[[ Extracted data, beginning ]]

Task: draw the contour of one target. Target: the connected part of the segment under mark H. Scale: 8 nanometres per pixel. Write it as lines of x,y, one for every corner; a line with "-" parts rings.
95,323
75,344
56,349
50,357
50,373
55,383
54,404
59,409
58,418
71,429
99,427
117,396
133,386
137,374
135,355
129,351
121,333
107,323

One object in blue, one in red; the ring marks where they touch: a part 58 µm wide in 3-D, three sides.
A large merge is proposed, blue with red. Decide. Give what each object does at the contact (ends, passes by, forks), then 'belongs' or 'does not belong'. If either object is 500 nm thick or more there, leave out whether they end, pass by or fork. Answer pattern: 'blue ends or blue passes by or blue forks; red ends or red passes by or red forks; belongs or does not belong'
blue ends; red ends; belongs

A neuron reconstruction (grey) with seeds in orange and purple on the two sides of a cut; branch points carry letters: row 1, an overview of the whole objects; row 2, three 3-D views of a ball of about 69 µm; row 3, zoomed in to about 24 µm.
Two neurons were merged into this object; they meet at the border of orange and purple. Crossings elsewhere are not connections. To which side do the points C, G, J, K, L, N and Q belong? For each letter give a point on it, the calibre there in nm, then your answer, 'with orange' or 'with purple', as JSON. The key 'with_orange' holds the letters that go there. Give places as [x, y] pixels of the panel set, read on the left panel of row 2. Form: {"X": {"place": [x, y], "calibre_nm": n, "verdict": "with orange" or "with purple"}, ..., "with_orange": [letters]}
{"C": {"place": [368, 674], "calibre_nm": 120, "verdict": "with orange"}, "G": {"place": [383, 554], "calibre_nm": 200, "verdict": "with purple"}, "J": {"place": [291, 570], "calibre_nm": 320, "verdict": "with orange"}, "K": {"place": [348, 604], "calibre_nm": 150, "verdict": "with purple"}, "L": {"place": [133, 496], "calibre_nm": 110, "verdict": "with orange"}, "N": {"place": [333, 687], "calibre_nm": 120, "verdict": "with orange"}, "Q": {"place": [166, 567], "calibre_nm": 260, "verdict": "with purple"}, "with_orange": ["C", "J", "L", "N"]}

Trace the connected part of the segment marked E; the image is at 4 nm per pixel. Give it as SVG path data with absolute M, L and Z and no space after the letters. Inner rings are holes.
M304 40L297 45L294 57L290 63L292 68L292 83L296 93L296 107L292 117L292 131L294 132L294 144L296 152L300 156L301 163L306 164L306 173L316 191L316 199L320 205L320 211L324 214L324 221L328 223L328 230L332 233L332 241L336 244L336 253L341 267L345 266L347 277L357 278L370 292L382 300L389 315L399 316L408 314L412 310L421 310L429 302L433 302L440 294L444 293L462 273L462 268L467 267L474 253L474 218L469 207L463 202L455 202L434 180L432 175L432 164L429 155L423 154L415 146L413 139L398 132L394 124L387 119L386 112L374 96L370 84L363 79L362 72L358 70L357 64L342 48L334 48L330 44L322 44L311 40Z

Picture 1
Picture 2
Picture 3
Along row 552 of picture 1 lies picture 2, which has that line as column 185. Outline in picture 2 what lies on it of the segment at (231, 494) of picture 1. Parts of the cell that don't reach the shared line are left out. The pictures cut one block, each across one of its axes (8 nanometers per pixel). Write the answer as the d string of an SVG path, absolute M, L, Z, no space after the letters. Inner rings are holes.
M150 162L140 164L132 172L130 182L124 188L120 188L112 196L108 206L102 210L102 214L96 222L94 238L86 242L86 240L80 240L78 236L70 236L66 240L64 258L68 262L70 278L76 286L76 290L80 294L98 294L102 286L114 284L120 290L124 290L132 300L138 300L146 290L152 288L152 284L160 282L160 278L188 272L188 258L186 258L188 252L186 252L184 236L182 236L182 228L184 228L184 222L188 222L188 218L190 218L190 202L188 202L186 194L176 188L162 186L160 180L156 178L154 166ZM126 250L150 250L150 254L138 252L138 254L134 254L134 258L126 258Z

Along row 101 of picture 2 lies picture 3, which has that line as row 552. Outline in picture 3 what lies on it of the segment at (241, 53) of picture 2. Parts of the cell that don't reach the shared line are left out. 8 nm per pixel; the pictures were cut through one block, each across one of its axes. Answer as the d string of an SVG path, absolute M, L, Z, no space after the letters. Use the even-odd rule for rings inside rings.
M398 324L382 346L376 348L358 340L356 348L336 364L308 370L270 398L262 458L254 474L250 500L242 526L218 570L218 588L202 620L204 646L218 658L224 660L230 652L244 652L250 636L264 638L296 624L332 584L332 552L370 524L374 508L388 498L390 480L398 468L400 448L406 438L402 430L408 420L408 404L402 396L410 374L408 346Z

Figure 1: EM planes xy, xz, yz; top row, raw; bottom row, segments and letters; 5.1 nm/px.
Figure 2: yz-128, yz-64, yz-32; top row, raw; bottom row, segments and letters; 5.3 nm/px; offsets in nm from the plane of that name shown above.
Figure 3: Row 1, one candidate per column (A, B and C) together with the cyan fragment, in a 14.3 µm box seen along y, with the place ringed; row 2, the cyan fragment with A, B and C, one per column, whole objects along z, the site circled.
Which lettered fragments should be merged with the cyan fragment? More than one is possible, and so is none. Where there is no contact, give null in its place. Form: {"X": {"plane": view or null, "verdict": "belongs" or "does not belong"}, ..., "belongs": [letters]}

[[ Extracted data, end ]]

__Work instructions__:
Restate exactly each line of the data from the one bearing "Figure 1: EM" to the end, and add nothing.

__Exercise result__:
Figure 1: EM planes xy, xz, yz; top row, raw; bottom row, segments and letters; 5.1 nm/px.
Figure 2: yz-128, yz-64, yz-32; top row, raw; bottom row, segments and letters; 5.3 nm/px; offsets in nm from the plane of that name shown above.
Figure 3: Row 1, one candidate per column (A, B and C) together with the cyan fragment, in a 14.3 µm box seen along y, with the place ringed; row 2, the cyan fragment with A, B and C, one per column, whole objects along z, the site circled.
Which lettered fragments should be merged with the cyan fragment? More than one is possible, and so is none. Where there is no contact, give null in its place. Form: {"X": {"plane": view or null, "verdict": "belongs" or "does not belong"}, ..., "belongs": [letters]}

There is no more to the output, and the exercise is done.